Josh Hutcherson as Jesse Aarons
AnnaSophia Robb as Leslie Burke
Zooey Deschanel as Ms. Edmonds
Robert Patrick as Jack Aarons
Bailee Madison as May Belle Aarons
Katrina Cerio as Nancy Aarons
Devon Wood as Brenda Aarons
Emma Fenton as Ellie Aarons
Grace Brannigan as Joyce Aarons
Latham Gaines as Bill Burke
Judy McIntosh as Judy Burke
Patricia Aldersley as Grandma Burke
Lauren Clinton as Janice Avery
Isabelle Rose Kircher as Carla
Cameron Wakefield as Scott Hoager
A strong cast and imaginative story make “Bridge to Terabithia” a movie well worth checking out. It may be a little too intense for younger kids, though.
This film is based on the children’s book by Katherine Paterson.

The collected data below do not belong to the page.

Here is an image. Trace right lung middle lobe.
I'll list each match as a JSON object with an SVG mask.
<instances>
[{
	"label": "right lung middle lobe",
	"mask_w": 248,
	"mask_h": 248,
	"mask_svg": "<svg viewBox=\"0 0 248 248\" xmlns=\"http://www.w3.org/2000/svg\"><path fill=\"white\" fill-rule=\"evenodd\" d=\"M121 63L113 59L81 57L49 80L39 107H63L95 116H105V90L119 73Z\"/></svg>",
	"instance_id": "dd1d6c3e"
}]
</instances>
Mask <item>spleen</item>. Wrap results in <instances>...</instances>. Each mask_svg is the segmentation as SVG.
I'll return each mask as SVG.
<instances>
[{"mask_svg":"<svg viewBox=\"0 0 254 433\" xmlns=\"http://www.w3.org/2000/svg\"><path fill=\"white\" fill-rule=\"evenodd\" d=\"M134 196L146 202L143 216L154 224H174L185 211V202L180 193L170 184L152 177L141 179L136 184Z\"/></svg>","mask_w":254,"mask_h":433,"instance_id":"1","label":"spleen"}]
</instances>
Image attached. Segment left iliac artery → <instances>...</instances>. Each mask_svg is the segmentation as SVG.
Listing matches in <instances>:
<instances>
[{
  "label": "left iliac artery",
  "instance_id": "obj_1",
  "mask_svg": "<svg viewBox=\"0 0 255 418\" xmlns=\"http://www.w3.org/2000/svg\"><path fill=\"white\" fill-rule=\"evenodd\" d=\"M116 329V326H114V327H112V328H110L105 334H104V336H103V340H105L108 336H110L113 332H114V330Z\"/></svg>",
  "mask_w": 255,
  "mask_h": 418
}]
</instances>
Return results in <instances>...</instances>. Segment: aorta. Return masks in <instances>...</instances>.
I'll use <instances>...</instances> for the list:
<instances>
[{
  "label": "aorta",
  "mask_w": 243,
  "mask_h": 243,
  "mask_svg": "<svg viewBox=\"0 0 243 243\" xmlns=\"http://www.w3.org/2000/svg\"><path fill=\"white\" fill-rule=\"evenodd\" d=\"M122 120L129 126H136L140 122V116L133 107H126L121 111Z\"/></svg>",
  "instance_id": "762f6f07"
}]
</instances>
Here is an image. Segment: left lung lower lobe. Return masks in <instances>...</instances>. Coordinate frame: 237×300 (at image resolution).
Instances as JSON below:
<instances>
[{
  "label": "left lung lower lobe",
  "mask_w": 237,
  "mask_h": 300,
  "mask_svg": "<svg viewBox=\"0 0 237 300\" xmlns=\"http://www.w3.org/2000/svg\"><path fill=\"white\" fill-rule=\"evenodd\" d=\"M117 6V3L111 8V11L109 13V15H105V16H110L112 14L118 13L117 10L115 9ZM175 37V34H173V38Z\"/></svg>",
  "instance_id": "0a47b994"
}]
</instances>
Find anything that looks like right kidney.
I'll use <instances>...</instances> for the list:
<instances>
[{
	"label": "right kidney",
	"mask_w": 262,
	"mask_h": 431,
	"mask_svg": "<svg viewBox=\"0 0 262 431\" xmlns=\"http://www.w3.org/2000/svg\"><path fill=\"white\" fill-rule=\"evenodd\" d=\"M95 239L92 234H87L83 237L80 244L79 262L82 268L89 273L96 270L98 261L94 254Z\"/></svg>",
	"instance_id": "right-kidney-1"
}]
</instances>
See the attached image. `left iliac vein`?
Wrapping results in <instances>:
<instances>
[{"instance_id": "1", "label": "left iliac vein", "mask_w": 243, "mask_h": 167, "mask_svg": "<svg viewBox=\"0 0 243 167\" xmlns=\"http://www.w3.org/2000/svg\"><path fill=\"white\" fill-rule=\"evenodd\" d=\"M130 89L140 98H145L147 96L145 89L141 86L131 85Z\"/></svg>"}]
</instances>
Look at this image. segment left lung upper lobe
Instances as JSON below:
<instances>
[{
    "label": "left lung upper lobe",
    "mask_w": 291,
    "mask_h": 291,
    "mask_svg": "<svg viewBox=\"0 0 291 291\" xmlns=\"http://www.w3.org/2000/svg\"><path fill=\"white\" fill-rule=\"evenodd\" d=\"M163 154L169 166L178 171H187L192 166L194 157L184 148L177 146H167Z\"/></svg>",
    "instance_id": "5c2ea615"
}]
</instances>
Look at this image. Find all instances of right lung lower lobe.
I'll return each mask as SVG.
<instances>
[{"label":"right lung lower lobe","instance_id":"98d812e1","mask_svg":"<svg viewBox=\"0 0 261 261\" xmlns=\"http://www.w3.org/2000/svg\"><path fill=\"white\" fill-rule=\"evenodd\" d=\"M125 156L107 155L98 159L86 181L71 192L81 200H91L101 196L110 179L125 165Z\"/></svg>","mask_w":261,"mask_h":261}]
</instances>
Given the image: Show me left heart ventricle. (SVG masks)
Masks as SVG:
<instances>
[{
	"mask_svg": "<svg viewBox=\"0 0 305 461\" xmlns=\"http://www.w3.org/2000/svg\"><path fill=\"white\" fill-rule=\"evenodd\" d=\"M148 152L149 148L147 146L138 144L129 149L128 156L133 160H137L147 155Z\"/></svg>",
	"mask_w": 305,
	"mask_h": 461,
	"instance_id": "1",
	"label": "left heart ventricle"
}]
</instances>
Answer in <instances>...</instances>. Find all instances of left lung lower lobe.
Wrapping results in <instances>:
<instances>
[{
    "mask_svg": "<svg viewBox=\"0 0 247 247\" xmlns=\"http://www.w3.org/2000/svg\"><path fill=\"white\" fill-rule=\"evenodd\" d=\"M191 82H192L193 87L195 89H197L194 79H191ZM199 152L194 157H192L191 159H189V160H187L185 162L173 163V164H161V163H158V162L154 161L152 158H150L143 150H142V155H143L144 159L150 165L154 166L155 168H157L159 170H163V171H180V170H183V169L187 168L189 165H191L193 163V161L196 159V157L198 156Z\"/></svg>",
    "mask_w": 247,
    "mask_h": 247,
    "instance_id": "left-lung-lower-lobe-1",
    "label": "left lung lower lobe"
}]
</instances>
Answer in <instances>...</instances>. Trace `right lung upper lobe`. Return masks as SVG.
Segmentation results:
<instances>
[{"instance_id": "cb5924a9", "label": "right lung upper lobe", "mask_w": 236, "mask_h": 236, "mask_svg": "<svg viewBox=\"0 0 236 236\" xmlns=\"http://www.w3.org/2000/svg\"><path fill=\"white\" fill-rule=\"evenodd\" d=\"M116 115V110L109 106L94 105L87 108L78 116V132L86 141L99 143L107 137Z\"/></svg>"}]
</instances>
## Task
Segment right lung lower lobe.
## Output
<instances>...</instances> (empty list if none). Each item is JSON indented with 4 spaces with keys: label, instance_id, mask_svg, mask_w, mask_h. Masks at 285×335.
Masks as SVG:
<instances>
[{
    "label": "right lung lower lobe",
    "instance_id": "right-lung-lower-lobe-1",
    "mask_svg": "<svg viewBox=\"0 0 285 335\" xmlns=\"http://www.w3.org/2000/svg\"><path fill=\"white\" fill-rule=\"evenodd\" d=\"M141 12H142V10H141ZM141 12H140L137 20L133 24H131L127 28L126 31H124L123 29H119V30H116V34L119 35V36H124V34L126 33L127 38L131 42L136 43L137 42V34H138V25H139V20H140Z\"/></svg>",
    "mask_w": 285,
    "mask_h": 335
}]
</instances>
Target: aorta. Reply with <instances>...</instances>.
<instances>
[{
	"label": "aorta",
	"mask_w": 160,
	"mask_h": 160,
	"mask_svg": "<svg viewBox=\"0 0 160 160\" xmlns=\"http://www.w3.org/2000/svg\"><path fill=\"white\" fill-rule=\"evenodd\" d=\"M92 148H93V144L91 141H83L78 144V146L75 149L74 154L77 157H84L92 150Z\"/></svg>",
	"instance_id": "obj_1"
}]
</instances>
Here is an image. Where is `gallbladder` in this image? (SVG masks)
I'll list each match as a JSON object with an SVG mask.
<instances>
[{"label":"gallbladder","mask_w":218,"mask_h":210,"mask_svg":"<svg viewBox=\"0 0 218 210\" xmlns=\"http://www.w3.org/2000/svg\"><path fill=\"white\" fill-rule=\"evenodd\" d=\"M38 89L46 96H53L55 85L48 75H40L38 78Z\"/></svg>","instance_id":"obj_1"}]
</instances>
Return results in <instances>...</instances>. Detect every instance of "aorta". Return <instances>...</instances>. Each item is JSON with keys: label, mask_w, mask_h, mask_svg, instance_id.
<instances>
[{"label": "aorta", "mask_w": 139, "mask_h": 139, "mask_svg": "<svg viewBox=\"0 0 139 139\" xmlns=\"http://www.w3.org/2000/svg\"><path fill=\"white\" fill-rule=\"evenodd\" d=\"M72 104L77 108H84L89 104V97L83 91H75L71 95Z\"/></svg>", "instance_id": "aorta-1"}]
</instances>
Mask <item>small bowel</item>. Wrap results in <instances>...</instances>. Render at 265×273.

Jesse is a pre-teen living in a small town. He doesn’t have any friends at school, he’s picked on by bullies, he’s not close to his father, and his family can’t even afford to buy him new shoes. He actually has to use his sister’s pink tennis shoes. Jesse’s only joy is drawing.
All that changes when Leslie moves to town. She’s a free spirit and an imaginative writer, not to mention the fastest kid in school. Despite all this, she’s excluded at school, too. It doesn’t take long for Jesse and Leslie to form a friendship. With Leslie’s imagination and Jesse’s skill at drawing, the two create an imaginary world called Terabithia located in some nearby woods. The two retreat there to play games and escape from their real world problems. But the two friends soon find out that their imaginary games will help them with their real world problems, too.
“Bridge to Terabithia” is rated PG for thematic elements including bullying, some peril and mild language.
I never read the book “Bridge to Terabithia,” so I didn’t have any particular nostalgia for it like other people might. In fact, I went into this film knowing almost nothing about it. What I found was a nice little movie about friendship, family, and imagination. I was even a bit surprised how deep the film got when it started discussing Jesus, the Bible, and whether or not people go to hell. For a movie that only minutes before featured evil squirrels attacking children, it’s quite a change in tone and content. Yet it manages to handle these dramatic shifts very easily.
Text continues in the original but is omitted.